**Activity:** Give back exactly the lines of the material below that start at the line containing "pinky mcp: (108, 183)" and end at the line containing "pinky tip: (100, 257)", and no others.

**Data extracts:**
++++++++

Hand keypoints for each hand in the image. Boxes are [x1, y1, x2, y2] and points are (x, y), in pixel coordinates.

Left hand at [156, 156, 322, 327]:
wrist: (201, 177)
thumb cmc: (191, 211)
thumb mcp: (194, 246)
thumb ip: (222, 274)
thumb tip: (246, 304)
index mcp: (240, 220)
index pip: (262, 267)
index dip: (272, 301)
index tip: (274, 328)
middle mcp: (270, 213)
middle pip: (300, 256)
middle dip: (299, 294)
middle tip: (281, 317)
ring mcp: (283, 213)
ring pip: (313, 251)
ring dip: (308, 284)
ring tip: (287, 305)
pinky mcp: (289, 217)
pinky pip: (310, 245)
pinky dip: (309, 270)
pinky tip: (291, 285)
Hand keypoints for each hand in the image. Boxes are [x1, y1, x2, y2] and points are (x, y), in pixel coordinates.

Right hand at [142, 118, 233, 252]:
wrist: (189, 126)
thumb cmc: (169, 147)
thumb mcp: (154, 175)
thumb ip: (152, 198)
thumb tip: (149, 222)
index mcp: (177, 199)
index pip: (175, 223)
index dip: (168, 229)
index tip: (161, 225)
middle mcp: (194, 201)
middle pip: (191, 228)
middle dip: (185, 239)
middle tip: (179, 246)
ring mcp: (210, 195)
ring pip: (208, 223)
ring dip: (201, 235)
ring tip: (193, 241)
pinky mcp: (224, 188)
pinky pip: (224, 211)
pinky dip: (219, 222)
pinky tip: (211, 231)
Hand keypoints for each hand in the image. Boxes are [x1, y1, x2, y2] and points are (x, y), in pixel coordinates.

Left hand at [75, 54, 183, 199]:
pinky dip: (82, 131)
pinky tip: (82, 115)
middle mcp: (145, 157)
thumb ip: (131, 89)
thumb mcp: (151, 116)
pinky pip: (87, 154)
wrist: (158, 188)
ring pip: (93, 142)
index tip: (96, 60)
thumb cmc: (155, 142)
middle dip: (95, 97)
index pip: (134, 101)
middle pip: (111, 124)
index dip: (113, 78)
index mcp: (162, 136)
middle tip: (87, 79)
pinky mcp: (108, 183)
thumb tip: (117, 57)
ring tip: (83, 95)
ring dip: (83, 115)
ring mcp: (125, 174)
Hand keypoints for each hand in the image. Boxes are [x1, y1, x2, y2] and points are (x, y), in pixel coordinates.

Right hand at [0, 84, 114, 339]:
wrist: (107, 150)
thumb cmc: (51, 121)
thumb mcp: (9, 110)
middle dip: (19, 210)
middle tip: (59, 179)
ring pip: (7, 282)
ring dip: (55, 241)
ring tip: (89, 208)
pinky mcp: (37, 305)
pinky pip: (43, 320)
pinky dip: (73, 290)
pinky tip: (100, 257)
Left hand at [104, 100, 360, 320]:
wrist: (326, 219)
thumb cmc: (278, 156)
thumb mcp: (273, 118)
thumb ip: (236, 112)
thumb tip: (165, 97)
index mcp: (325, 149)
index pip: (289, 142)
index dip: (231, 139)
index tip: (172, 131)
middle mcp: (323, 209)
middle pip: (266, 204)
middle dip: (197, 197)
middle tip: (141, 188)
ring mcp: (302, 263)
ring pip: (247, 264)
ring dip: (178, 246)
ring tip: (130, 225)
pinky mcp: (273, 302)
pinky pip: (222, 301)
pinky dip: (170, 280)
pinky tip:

++++++++

**Response to the task:**
pinky mcp: (108, 183)
thumb tip: (117, 57)
ring tip: (83, 95)
ring dip: (83, 115)
ring mcp: (125, 174)
Hand keypoints for each hand in the image. Boxes are [x1, y1, x2, y2] and points are (x, y), in pixel coordinates.

Right hand at [0, 84, 114, 339]:
wrist: (107, 150)
thumb cmc: (51, 121)
thumb mcp: (9, 110)
middle dip: (19, 210)
middle tip: (59, 179)
ring pip: (7, 282)
ring dip: (55, 241)
ring tip: (89, 208)
pinky mcp: (37, 305)
pinky pip: (43, 320)
pinky dip: (73, 290)
pinky tip: (100, 257)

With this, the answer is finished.